Pedestrian Testing for the Australasian New Car Assessment Program (ANCAP)
One of our most significant clients is the Australasian New Car Assessment Program (ANCAP). ANCAP is a consortium of Australian and New Zealand motoring clubs, State government departments, and motor injury insurance authorities. It provides vehicle buyers with information on the crash performance of vehicles, including side impact tests, offset-frontal tests and pedestrian tests. Since 1999 we have been contracted to perform the pedestrian tests, and since 2000 we have tested 168 vehicles for the program.
The tests are designed to measure the risk of injury to pedestrians in a collision with the front of the vehicle. Many kinds of crash test use instrumented dummies to measure injury risk, but for pedestrian safety tests 'sub-system' impactors representing different regions of the body are used. The different impactors represent the head of an adult pedestrian, the head of child pedestrian, the upper leg of an adult pedestrian and the knee/lower leg of the pedestrian.
The headform tests are conducted on the bonnet and at the base of the windscreen at a speed of 40 km/h (the windscreen itself is considered to be 'safe' and unlikely to cause serious injury on its own). Twelve different locations are tested, and manufacturers can nominate extra tests and different locations to modify the test score. The results of the headform tests contribute most strongly to the overall assessment of the vehicle. The headform measures impact deceleration, and this is used to rate the severity of the impact.
The upper legform tests are conducted along the leading edge of the vehicle, around the forward-most area of a passenger vehicle's bonnet. The impactor measures the severity of the impact and the risk of fracture to an adult pedestrian's femur and pelvis.

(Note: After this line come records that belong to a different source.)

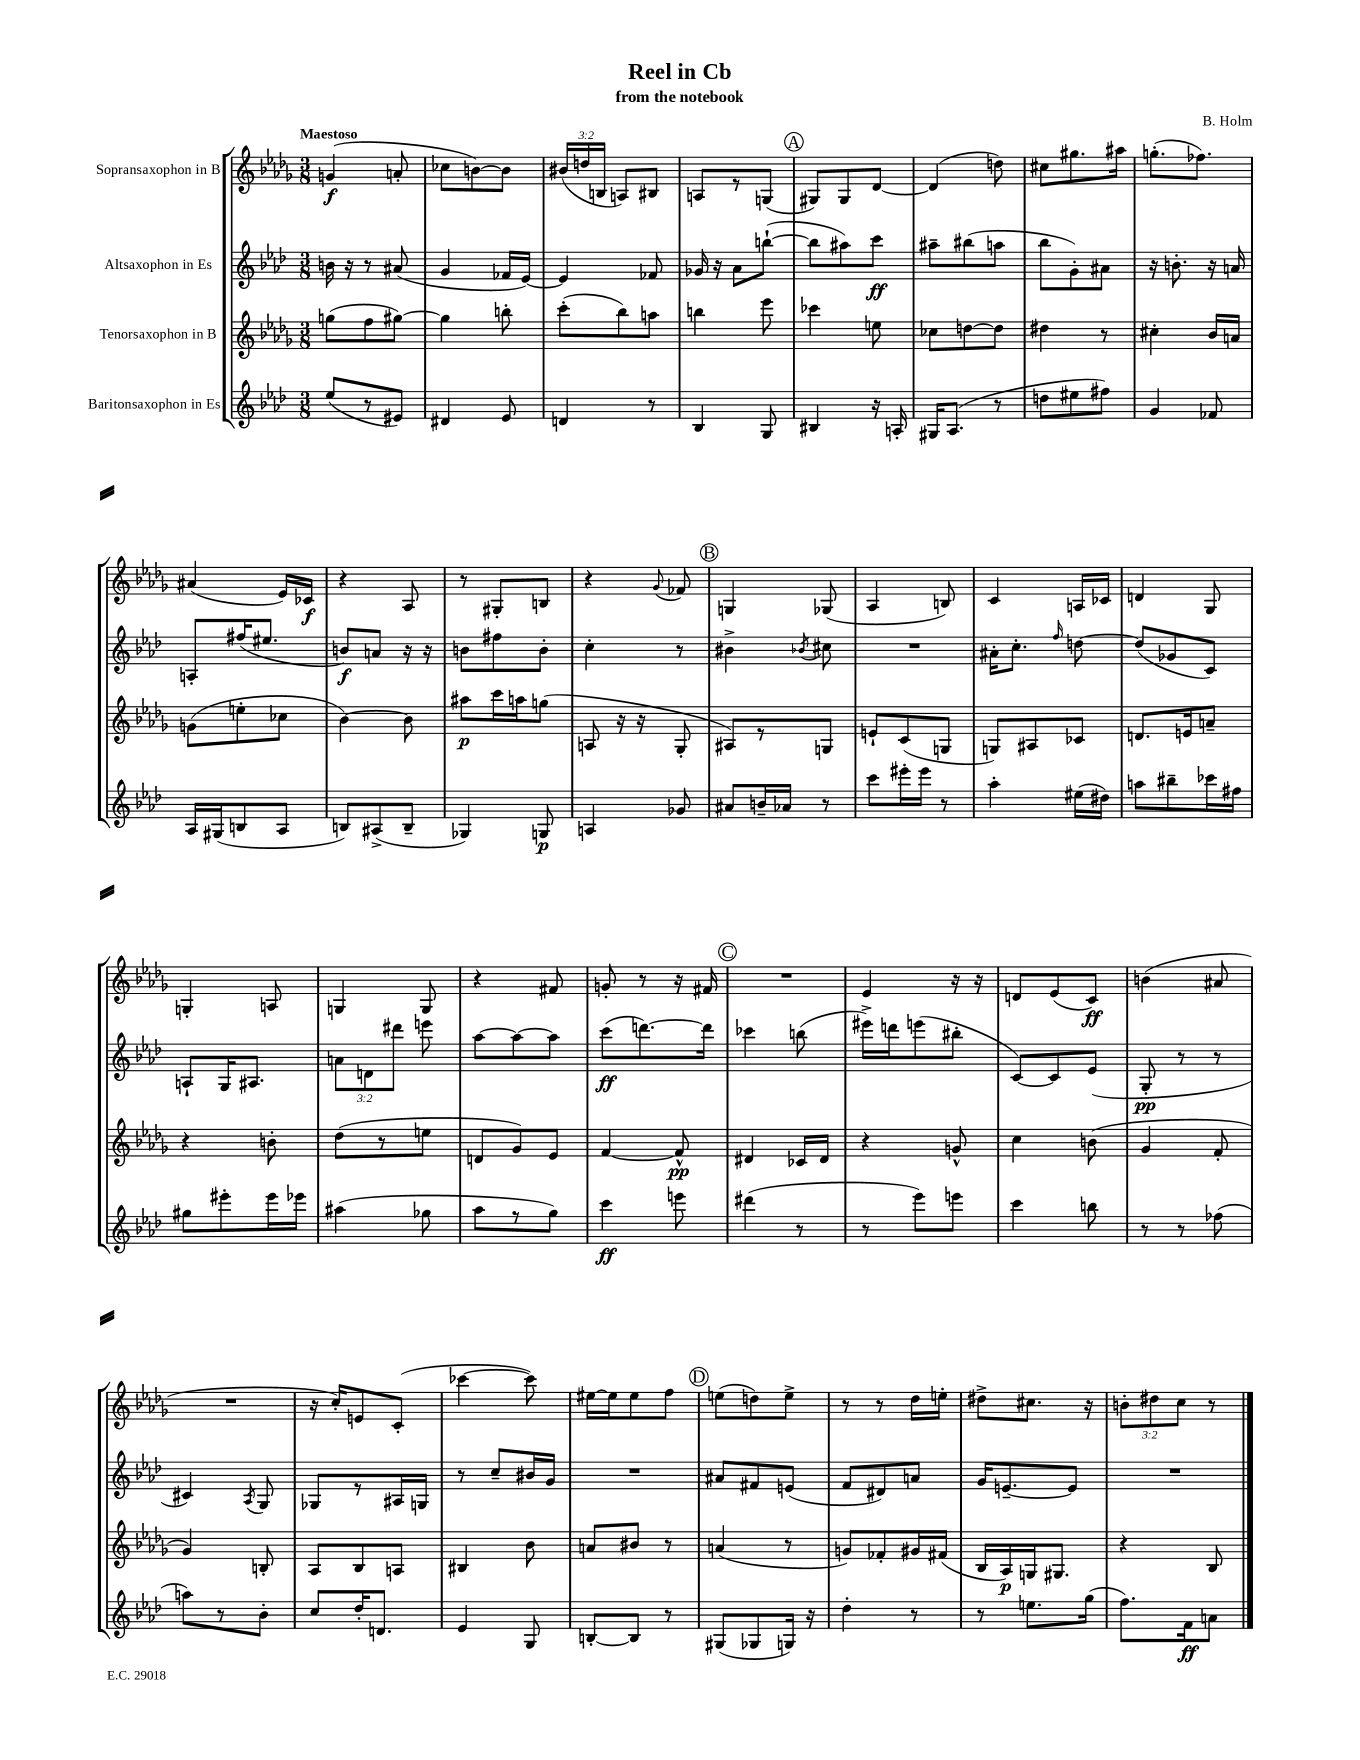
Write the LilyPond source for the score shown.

\header { title = "Reel in Cb" composer = "B. Holm" subtitle = "from the notebook" }
<<
\new StaffGroup <<
\new Staff = "s0" \with { instrumentName = "Sopransaxophon in B" } {
    \clef treble \key des \major \numericTimeSignature \time 3/8 \override Staff.TupletNumber.text = #tuplet-number::calc-fraction-text \tempo "Maestoso"
    \autoBeamOff g'4\f( a'8-. |
    ces''8[ b'8~) b'8] |
    \tuplet 3/2 { bis'16[( d''16 b16] } a8[) bis8] |
    a8[ r8 g8]( |
    \mark \markup { \circle "A" } gis8[) gis8 des'8]~ |
    des'4( d''8) |
    cis''8[ gis''8. ais''16] |
    g''8.[-.( fes''8.]) |
    ais'4( ees'16[) ces'16]\f |
    r4 aes8 |
    r8 gis8[-. b8] |
    r4 \appoggiatura { ges'8 } fes'8 |
    \mark \markup { \circle "B" } g4 ges8( |
    aes4 b8) |
    c'4 a16[ ces'16] |
    d'4 ges8 |
    g4-. a8 |
    g4 g8 |
    r4 fis'8 |
    g'8-. r8 r16 fis'16 |
    \mark \markup { \circle "C" } R4. |
    ees'4 r16 r16 |
    d'8[ ees'8( c'8]\ff) |
    b'4( ais'8 |
    R4. |
    r16 c''16[-.) e'8 c'8]-.( |
    ces'''4~ ces'''8) |
    eis''16[~ eis''16 eis''8 f''8] |
    \mark \markup { \circle "D" } e''8[( d''8) e''8]-> |
    r8 r8 des''16[ e''16]-. |
    dis''8[-> cis''8.] r16 |
    \tuplet 3/2 { b'8[-. dis''8 c''8] } r8 \bar "|." |
}
\new Staff = "s1" \with { instrumentName = "Altsaxophon in Es" } {
    \clef treble \key aes \major \numericTimeSignature \time 3/8 \override Staff.TupletNumber.text = #tuplet-number::calc-fraction-text
    \autoBeamOff b'16 r16 r8 ais'8( |
    g'4 fes'16[ ees'16]~) |
    ees'4 fes'8 |
    ges'16 r16 aes'8[ b''8]~-!( |
    \mark \markup { \circle "A" } b''8[ ais''8) c'''8]\ff |
    ais''8[-- bis''8( a''8] |
    bes''8[ g'8-.) ais'8] |
    r16 b'8.-. r16 a'16 |
    a8[-. fis''16( eis''8.] |
    b'8[\f) a'8] r16 r16 |
    b'8[ fis''8 b'8]-. |
    c''4-. r8 |
    \mark \markup { \circle "B" } bis'4-> \acciaccatura { bes'8 } cis''8 |
    R4. |
    ais'16[-. c''8.]-. \grace { f''16 } d''8~ |
    d''8[( ges'8 c'8]) |
    a8[-! g16 ais8.] |
    \tuplet 3/2 { a'8[ d'8 dis'''8] } e'''8 |
    aes''8[~ aes''8~ aes''8] |
    c'''8[\ff( d'''8.~) d'''16] |
    \mark \markup { \circle "C" } ces'''4 b''8( |
    eis'''16[->) d'''16 e'''8( bis''8]-. |
    c'8[~) c'8 ees'8]( |
    g8-.\pp r8 r8 |
    cis'4) \acciaccatura { aes8 } g8 |
    ges8[ r8 ais16 g16] |
    r8 c''8[-- bis'16 g'16] |
    R4. |
    \mark \markup { \circle "D" } ais'8[ fis'8 e'8]( |
    f'8[ dis'8) a'8] |
    g'16[ e'8.~-- e'8] |
    R4. \bar "|." |
}
\new Staff = "s2" \with { instrumentName = "Tenorsaxophon in B" } {
    \clef treble \key des \major \numericTimeSignature \time 3/8
    \autoBeamOff g''8[( f''8 gis''8]~) |
    gis''4 b''8-. |
    c'''8[-.( bes''8) a''8] |
    b''4 ees'''8 |
    \mark \markup { \circle "A" } ces'''4 e''8 |
    ces''8[ d''8~ d''8] |
    dis''4 r8 |
    cis''4-. bes'16[ a'16] |
    g'8[( e''8-. ces''8] |
    bes'4~) bes'8 |
    ais''8[\p c'''16 a''16 g''8]( |
    a8 r16 r16 ges8-. |
    \mark \markup { \circle "B" } ais8[) r8 g8] |
    e'8[-! c'8( g8] |
    g8[) ais8 ces'8] |
    d'8.[ e'16 a'8]-- |
    r4 b'8-. |
    des''8[( r8 e''8] |
    d'8[ ges'8) ees'8] |
    f'4~ f'8-^\pp |
    \mark \markup { \circle "C" } dis'4 ces'16[ dis'16] |
    r4 g'8-^ |
    c''4 b'8( |
    ges'4 f'8-. |
    ges'4) b8-. |
    aes8[ bes8 a8] |
    bis4 bes'8 |
    a'8[ bis'8] r8 |
    \mark \markup { \circle "D" } a'4( r8 |
    g'8[) fes'8-. gis'16 fis'16]( |
    bes16[ aes16\p) g16 gis8.] |
    r4 bes8 \bar "|." |
}
\new Staff = "s3" \with { instrumentName = "Baritonsaxophon in Es" } {
    \clef treble \key aes \major \numericTimeSignature \time 3/8
    \autoBeamOff ees''8[( r8 eis'8]) |
    dis'4 ees'8 |
    d'4 r8 |
    bes4 g8 |
    \mark \markup { \circle "A" } bis4 r16 a16-. |
    gis16[ aes8.]( r8 |
    d''8[ eis''8 fis''8]) |
    g'4 fes'8 |
    aes16[ gis16( b8 aes8] |
    b8[) ais8->( b8]-- |
    ges4) g8\p |
    a4 ges'8 |
    \mark \markup { \circle "B" } ais'8[ b'16-- aes'16] r8 |
    c'''8[ eis'''16-. eis'''16] r8 |
    aes''4-. eis''16[( dis''16]) |
    a''8[ bis''8-- ces'''16 fis''16] |
    gis''8[ eis'''8-. eis'''16 ees'''16] |
    ais''4( ges''8 |
    aes''8[ r8 g''8]) |
    c'''4\ff e'''8 |
    \mark \markup { \circle "C" } dis'''4( r8 |
    r8 ees'''8[) e'''8] |
    c'''4 b''8 |
    r8 r8 fes''8( |
    a''8[) r8 bes'8]-. |
    c''8[ des''16-. d'8.] |
    ees'4 g8 |
    b8[~-. b8] r8 |
    \mark \markup { \circle "D" } gis8[( ges8 g16]) r16 |
    des''4-. r8 |
    r8 e''8.[ g''16]( |
    f''8.[) f'16\ff a'8] \bar "|." |
}
>>
>>
\layout { \context { \Score \remove "Bar_number_engraver" } }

The full legform tests are conducted along the front bumper of the vehicle, and it measures the risk of ligament damage to the knee and the risk of fracturing the tibia and fibula. Knee injury is assessed by examining the kinematics of the 'knee joint' in the legform and tibia/fibula fracture risk by the impact deceleration of that part of the legform.
Individual test scores are summarised by a star rating between 0 and 4. Generally, the testing has shown a range of results, with some vehicles clearly designed to ensure some level of protection for pedestrians, while other vehicles have performed poorly. The test scores generally lie in the range of one to three stars.